As you know, DEFI, the organisation that finances a major part of the fashion industry’s group activities, was in danger after a significant drop in funding in 2018.

When Agnès Pannier-Runacher, the Secretary of State for the Ministry of the Economy, presented the Cattelot-Grandjean-Tolo Report (named for Anne-Laure Cattelot, a Nord Deputy; Bruno Grandjean, President of the Alliance pour l’Industrie du Future; and Jean-Pierre Tolo, President of the Fédération de la Maroquinerie), she underlined the critical role Committees for Promotion and Development (DEFI is for the apparel sector) play and the importance of their continuation.

This is excellent news, since a part of the government recently intended to either cancel or drastically limit DEFI financing.
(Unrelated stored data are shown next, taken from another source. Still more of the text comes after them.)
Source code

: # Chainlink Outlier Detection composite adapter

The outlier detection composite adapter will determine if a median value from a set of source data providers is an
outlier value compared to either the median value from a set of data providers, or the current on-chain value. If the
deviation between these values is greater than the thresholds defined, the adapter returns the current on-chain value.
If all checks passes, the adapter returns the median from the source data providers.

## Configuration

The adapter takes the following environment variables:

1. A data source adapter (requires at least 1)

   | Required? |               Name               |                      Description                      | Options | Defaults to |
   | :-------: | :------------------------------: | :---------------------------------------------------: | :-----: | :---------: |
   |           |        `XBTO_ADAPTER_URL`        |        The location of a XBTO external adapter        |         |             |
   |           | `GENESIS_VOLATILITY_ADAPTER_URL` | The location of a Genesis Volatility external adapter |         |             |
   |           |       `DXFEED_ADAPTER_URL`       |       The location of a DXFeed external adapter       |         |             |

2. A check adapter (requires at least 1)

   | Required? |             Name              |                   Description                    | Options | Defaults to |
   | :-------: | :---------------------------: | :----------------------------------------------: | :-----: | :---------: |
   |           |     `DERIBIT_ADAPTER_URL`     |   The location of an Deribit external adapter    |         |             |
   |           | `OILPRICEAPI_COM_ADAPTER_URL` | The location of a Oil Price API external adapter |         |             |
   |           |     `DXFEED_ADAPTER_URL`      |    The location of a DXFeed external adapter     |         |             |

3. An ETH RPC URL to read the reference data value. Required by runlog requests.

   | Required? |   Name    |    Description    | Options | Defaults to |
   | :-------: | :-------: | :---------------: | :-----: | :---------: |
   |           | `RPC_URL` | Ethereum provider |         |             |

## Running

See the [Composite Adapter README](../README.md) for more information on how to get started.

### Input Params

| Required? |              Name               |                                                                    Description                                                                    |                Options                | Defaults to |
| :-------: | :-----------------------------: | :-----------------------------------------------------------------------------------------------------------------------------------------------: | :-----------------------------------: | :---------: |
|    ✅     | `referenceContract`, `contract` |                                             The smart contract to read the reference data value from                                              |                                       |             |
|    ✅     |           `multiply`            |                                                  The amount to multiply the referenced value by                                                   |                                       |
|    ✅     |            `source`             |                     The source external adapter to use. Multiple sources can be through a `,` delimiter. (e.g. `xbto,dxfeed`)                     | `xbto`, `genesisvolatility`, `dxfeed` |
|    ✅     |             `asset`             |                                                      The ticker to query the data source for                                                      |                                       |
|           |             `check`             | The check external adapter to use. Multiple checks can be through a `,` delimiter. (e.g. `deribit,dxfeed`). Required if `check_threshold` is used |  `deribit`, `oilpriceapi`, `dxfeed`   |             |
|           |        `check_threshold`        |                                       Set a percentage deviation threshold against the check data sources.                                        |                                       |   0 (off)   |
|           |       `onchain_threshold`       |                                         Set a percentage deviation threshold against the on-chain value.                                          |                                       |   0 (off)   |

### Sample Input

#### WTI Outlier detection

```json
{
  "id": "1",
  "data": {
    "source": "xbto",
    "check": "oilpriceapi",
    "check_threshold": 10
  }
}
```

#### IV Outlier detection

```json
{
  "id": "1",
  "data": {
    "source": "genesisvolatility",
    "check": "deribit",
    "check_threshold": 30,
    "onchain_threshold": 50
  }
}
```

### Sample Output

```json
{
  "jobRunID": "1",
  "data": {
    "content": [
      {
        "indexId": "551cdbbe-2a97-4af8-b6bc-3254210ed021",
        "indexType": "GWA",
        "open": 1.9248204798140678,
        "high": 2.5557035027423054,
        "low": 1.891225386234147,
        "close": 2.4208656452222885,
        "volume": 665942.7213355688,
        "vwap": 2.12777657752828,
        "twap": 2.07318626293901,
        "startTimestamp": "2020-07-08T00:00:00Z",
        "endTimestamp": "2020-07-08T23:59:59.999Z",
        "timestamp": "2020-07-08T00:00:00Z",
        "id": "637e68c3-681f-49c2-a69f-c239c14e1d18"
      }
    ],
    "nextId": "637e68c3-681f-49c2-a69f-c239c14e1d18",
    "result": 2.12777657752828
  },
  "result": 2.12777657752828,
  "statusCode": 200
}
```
Our supporters’ combined energy in communicating and listening as well as the mobilisation of all our professionals was essential in convincing the government to not undermine this efficient organisation.
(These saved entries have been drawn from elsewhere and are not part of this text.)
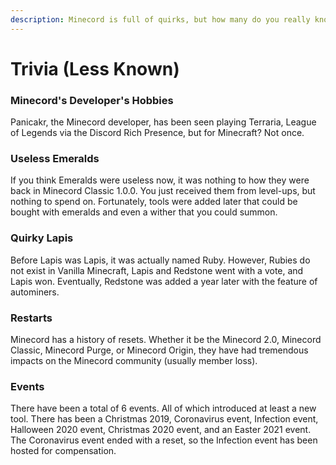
 ```yaml
---
description: Minecord is full of quirks, but how many do you really know?
---
```


# Trivia (Less Known)

### Minecord's Developer's Hobbies

Panicakr, the Minecord developer, has been seen playing Terraria, League of Legends via the Discord Rich Presence, but for Minecraft? Not once.

### Useless Emeralds

If you think Emeralds were useless now, it was nothing to how they were back in Minecord Classic 1.0.0. You just received them from level-ups, but nothing to spend on. Fortunately, tools were added later that could be bought with emeralds and even a wither that you could summon.

### Quirky Lapis

Before Lapis was Lapis, it was actually named Ruby. However, Rubies do not exist in Vanilla Minecraft, Lapis and Redstone went with a vote, and Lapis won. Eventually, Redstone was added a year later with the feature of autominers.

### Restarts

Minecord has a history of resets. Whether it be the Minecord 2.0, Minecord Classic, Minecord Purge, or Minecord Origin, they have had tremendous impacts on the Minecord community (usually member loss).

### Events

There have been a total of 6 events. All of which introduced at least a new tool. There has been a Christmas 2019, Coronavirus event, Infection event, Halloween 2020 event, Christmas 2020 event, and an Easter 2021 event. The Coronavirus event ended with a reset, so the Infection event has been hosted for compensation.

###
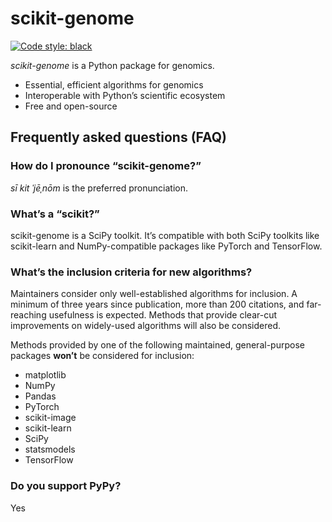 # scikit-genome

[![Code style: black](https://img.shields.io/badge/code%20style-black-000000.svg)](https://github.com/psf/black)

_scikit-genome_ is a Python package for genomics.

* Essential, efficient algorithms for genomics
* Interoperable with Python’s scientific ecosystem 
* Free and open-source

## Frequently asked questions (FAQ)

### How do I pronounce “scikit-genome?”

*sī kit ˈjēˌnōm* is the preferred pronunciation.

### What’s a “scikit?”

scikit-genome is a SciPy toolkit. It’s compatible with both SciPy toolkits like scikit-learn and NumPy-compatible packages like PyTorch and TensorFlow.

### What’s the inclusion criteria for new algorithms?

Maintainers consider only well-established algorithms for inclusion. A minimum of three years since publication, more than 200 citations, and far-reaching usefulness is expected. Methods that provide clear-cut improvements on widely-used algorithms will also be considered.

Methods provided by one of the following maintained, general-purpose packages **won’t** be considered for inclusion:

* matplotlib
* NumPy
* Pandas
* PyTorch
* scikit-image
* scikit-learn
* SciPy
* statsmodels
* TensorFlow

### Do you support PyPy?

Yes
It must be stressed, as I wrote in my September 2018 editorial, that DEFI, a tool for collective action, is irreplaceable for helping businesses.

It’s not possible here to give a detailed description of DEFI’s activities. Every year the organisation finances over 500 participations in trade shows (over 300 for women’s ready-to-wear) in New York, Berlin, London, Milan, Kiev, Moscow, Shanghai, and Taiwan. There are also numerous international activities, including meetings in Paris where we invite agents and showrooms – and many of you participate.

DEFI boosts the industry by backing its efforts to support the development of young (and not so young) brands, keeping Paris the world’s uncontested fashion capital. It contributes to preserving, passing on, and showcasing expertise by supporting institutions across France with proven national and international influence, for example the Musée des Arts Décoratifs in Paris, the Festival International de la Mode in Hyères, and the FashionTechDays in Lille. DEFI fosters both technological and digital innovations. It helps businesses to adapt and supports the emergence of cutting-edge startups that combine design and innovation. It also encourages the transition to a pro-environment and ethical philosophy.

In short, DEFI is indispensable. It’s the cornerstone of a complex ecosystem that makes France the world’s fashion country and Paris the capital of creativity.

In this respect, the Cattelot-Grandjean-Tolo Report includes several ideas to improve the collective tools that serve businesses (the Comités de Promotion et de Développement, the Centres Techniques Industriels, and the organisations that guide businesses towards future practices).

The Fédération would like to warmly thank the Report’s authors as well as the government.